What to produce:
Decide whether each statement agrees with the post comparing FDR and DJT below. Answer yes or no and quote the deciding words. 1. The post calls both men rich. 2. The list in "Part B" calls both men warmongers. 3. Being New Yorkers is listed as a way the two are alike.

Reading passage:
┄┄┄┄┄┄┄┄┄┄┄┄┄┄┄┄┄┄┄┄

Two Peas in a Pod -- Part B

Nobody asked but ...

How are FDR and DJT alike, let me list more ways:
-- Rich
-- Bigoted
-- Elitist
-- Tax leviers
-- Pugnacious
-- Nepotists
-- Liars
-- Dilettants
-- Silver spoon types
-- Fearmongers
-- Hypocritical Fearmongers
-- Kept predecessor's FBI Director, er, wait, what?
  ... to be continued

-- Kilgore Forelle

Thursday, April 27, 2017

Two Peas in a Pod

Nobody asked but ...

How are FDR and DJT alike, let me list the ways:
-- POTUS's ego is the highest entry on the agenda
-- Nothing is stable.  The ground trembles beneath our feet.
-- Daily chats.
-- Sucks up to the military.
-- Puts the judicial branch on its back foot.
-- New Yorkers
-- Arrogance.
-- Populist via xenophobia.
-- Warmonger.
-- Hypocritical warmonger.

┄┄┄┄┄┄┄┄┄┄┄┄┄┄┄┄┄┄┄┄

Listed records:
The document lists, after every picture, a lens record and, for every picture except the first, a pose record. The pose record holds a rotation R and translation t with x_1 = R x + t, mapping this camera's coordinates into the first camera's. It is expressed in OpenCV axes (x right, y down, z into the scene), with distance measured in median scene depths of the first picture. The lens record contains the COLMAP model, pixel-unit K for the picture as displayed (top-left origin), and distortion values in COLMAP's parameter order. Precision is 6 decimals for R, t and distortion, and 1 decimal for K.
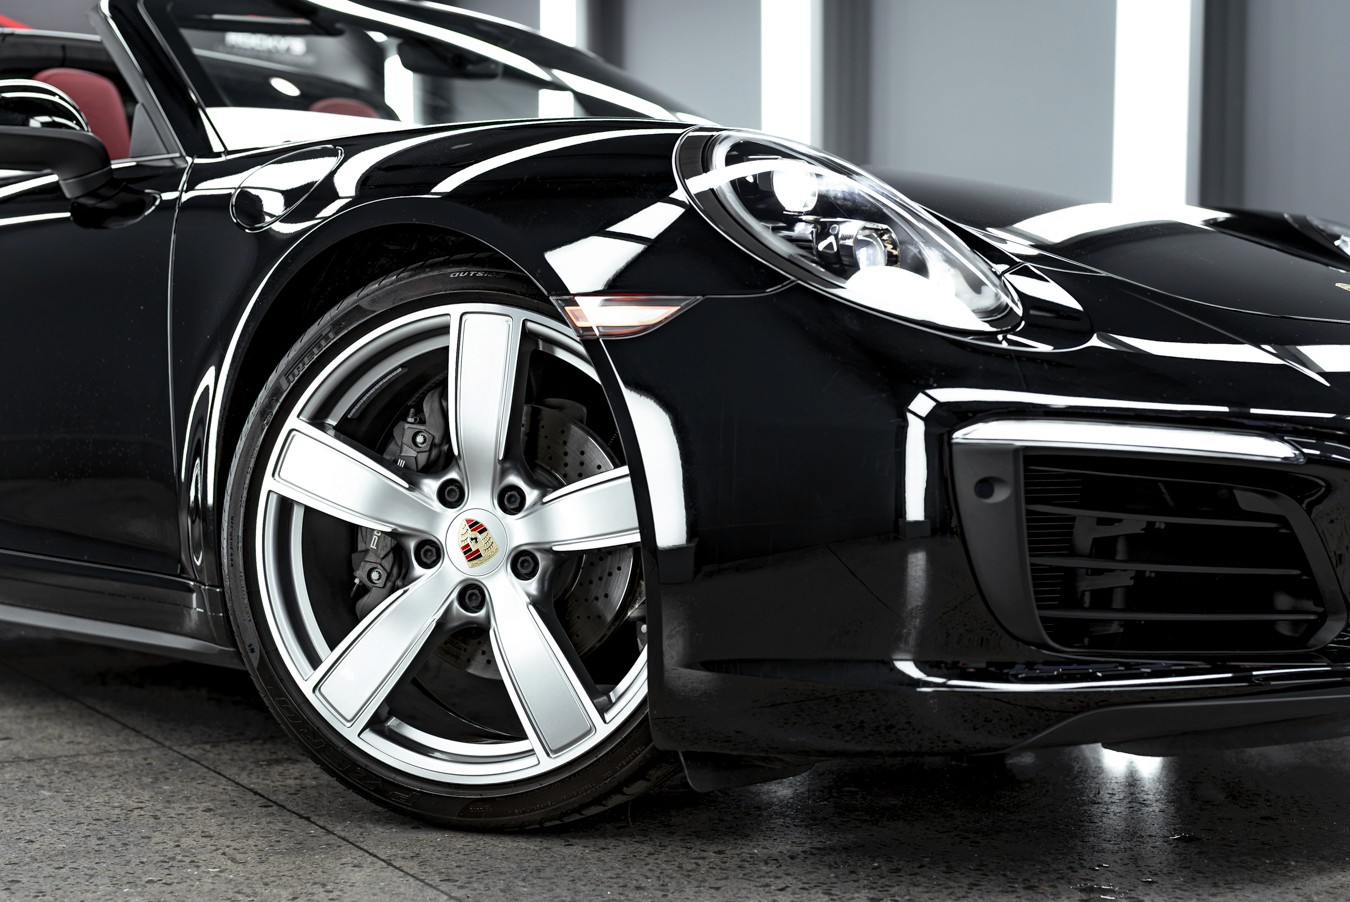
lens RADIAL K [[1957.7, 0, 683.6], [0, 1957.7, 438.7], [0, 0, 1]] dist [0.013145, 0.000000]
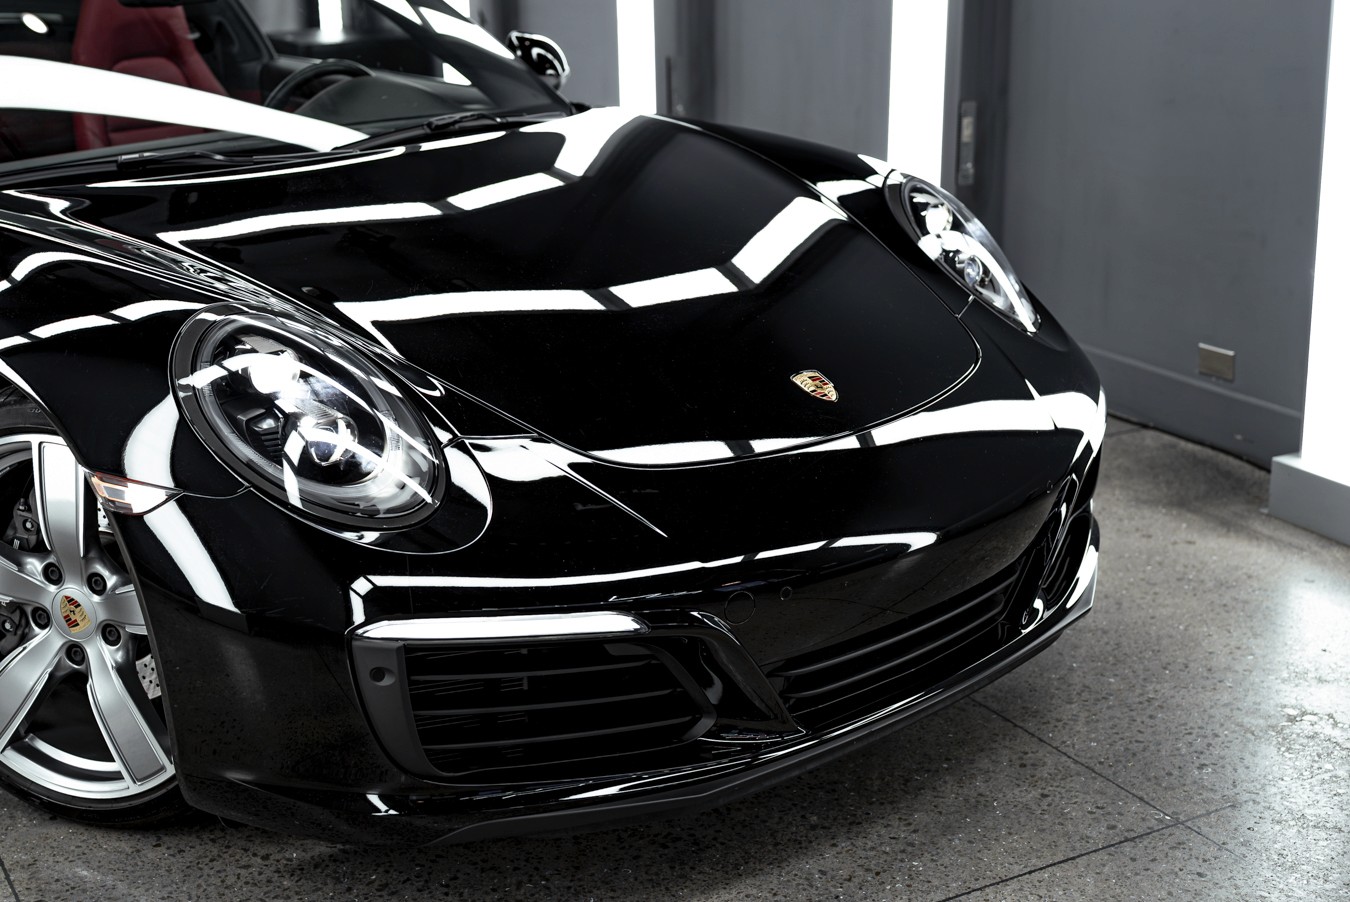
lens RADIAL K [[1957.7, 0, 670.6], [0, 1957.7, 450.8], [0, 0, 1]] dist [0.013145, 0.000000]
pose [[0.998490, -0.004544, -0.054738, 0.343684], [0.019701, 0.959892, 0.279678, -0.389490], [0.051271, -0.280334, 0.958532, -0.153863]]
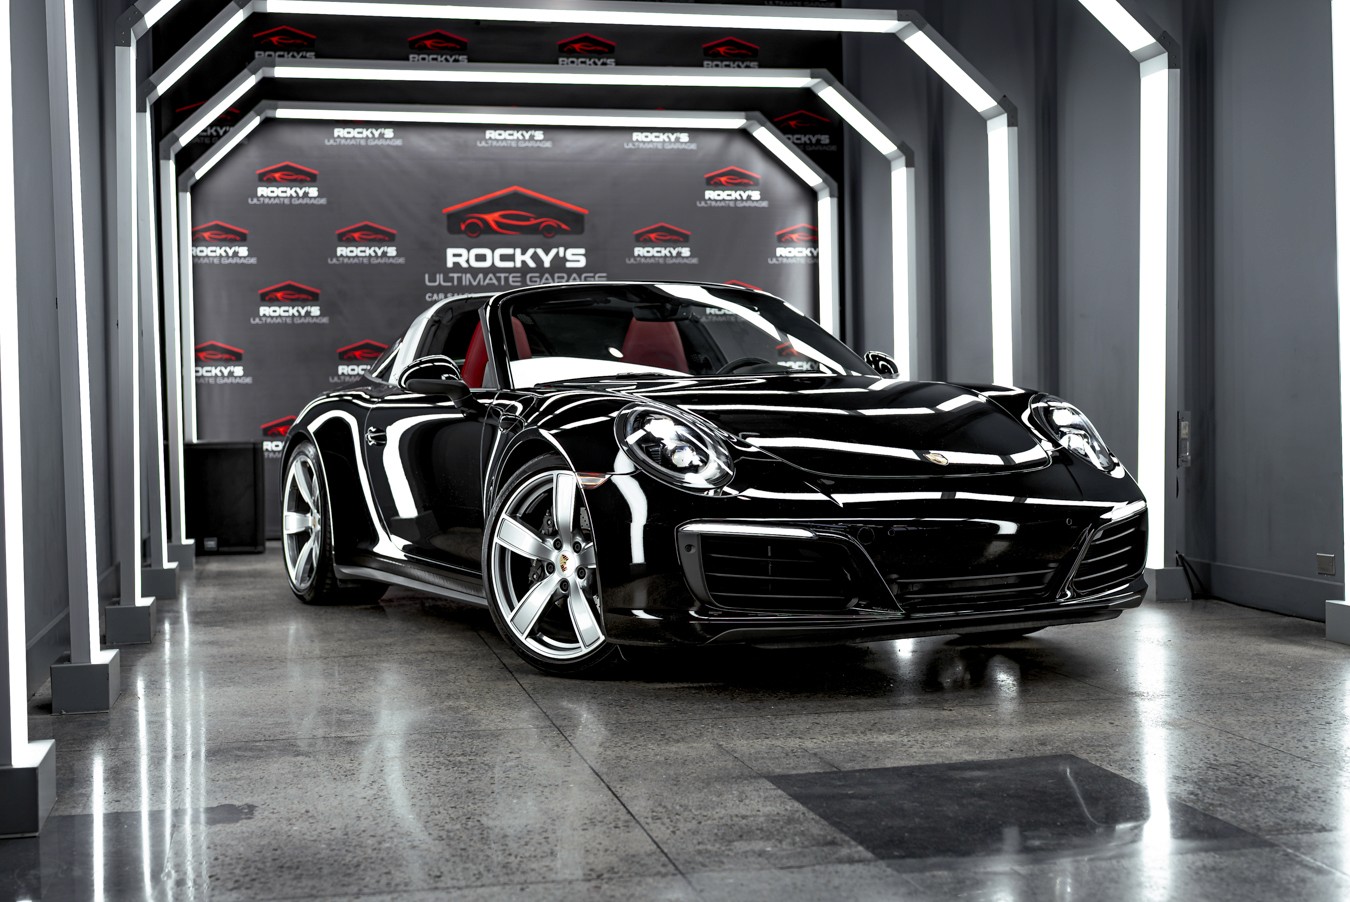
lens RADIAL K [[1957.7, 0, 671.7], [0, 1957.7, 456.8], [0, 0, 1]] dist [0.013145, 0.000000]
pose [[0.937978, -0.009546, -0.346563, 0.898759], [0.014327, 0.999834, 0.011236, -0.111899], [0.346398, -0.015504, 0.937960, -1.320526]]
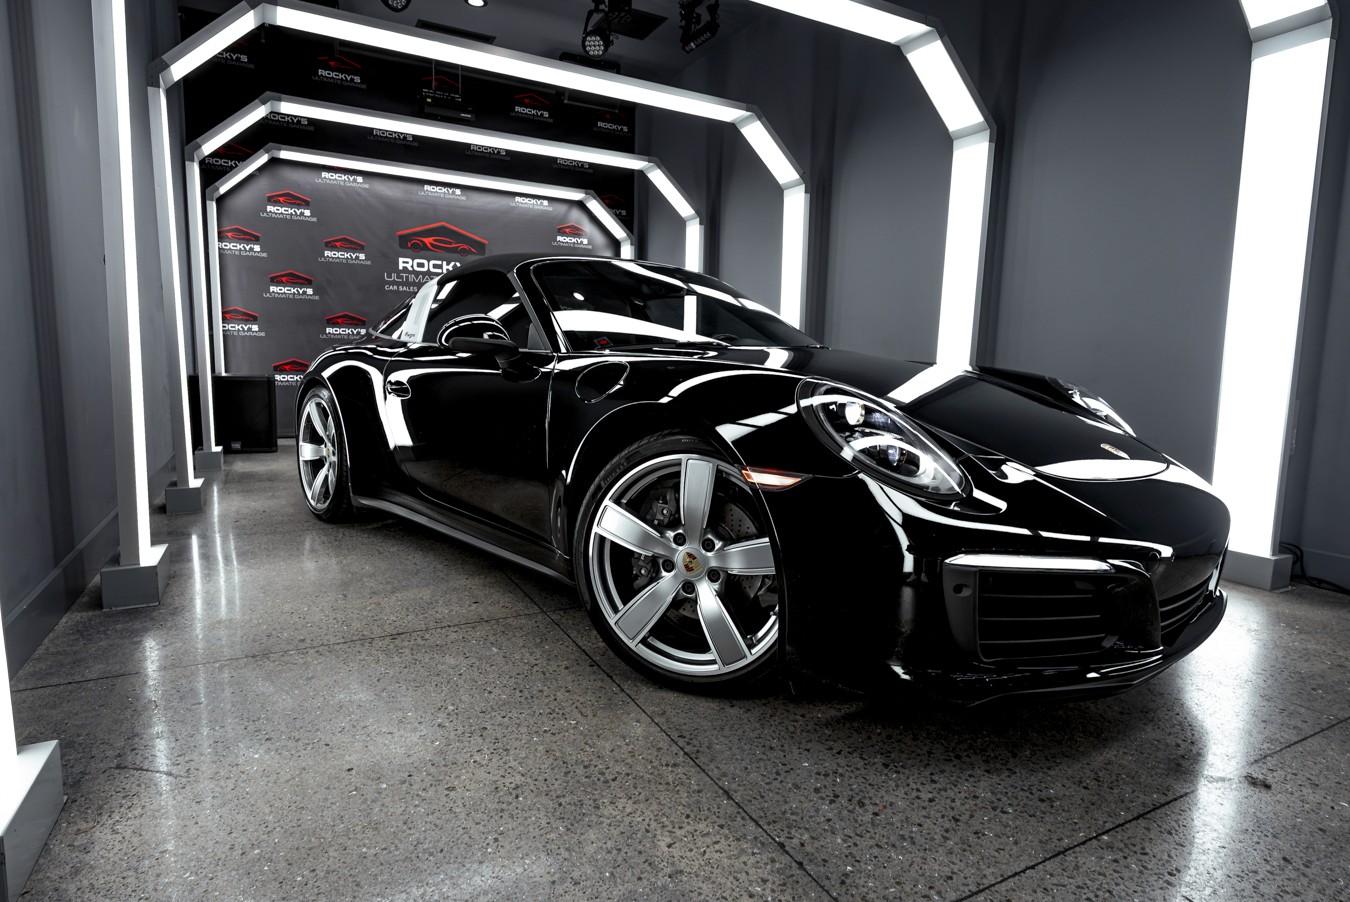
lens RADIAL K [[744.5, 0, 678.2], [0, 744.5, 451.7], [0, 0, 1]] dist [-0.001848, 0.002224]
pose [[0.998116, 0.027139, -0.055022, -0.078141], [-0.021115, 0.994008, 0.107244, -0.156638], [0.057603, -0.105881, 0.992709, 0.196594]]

┄┄┄┄┄┄┄┄┄┄┄┄┄┄┄┄┄┄┄┄

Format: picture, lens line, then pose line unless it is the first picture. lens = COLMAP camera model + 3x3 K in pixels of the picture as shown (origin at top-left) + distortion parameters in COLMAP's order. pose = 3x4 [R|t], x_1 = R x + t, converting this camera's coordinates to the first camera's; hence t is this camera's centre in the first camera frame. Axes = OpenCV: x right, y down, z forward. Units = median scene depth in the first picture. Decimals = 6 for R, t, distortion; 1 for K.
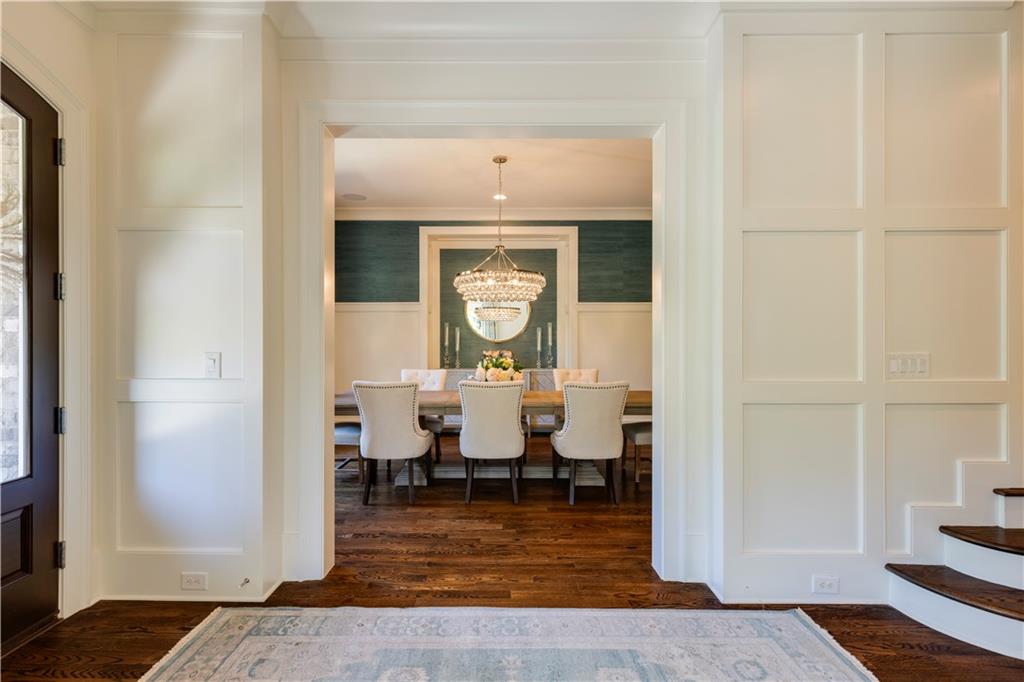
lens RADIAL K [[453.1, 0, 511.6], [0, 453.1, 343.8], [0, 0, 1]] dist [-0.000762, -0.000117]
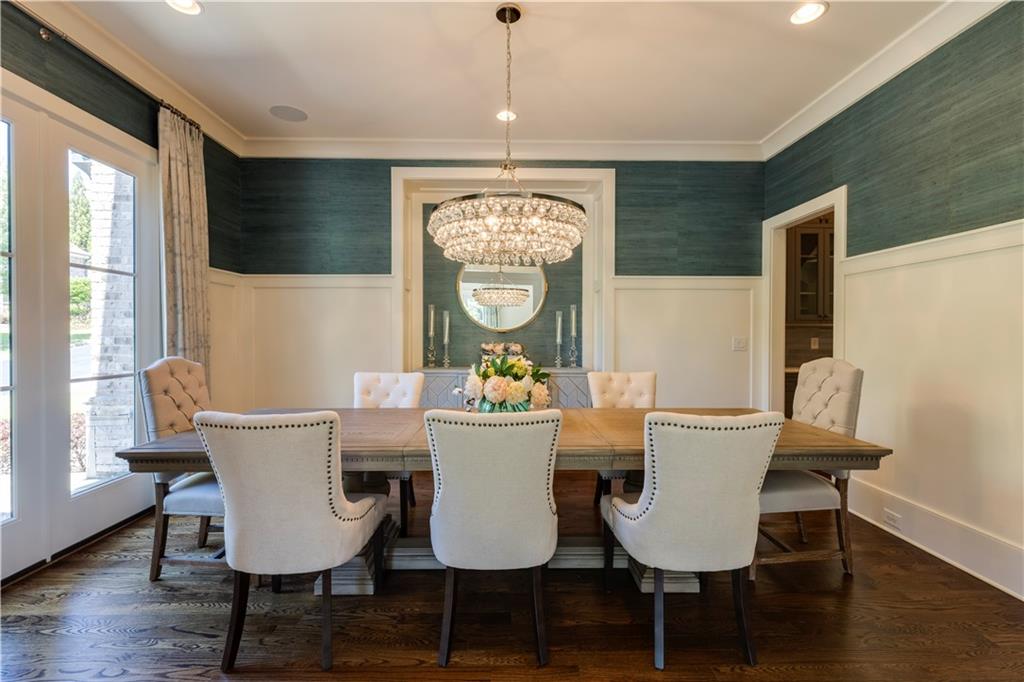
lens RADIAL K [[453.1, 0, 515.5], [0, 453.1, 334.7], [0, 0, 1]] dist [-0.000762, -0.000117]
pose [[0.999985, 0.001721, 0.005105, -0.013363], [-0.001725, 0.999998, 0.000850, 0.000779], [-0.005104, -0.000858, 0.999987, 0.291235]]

┄┄┄┄┄┄┄┄┄┄┄┄┄┄┄┄┄┄┄┄

Answer space:
1. Yes: "Rich"
2. No: "Fearmongers" and "Hypocritical Fearmongers"
3. Yes: "New Yorkers"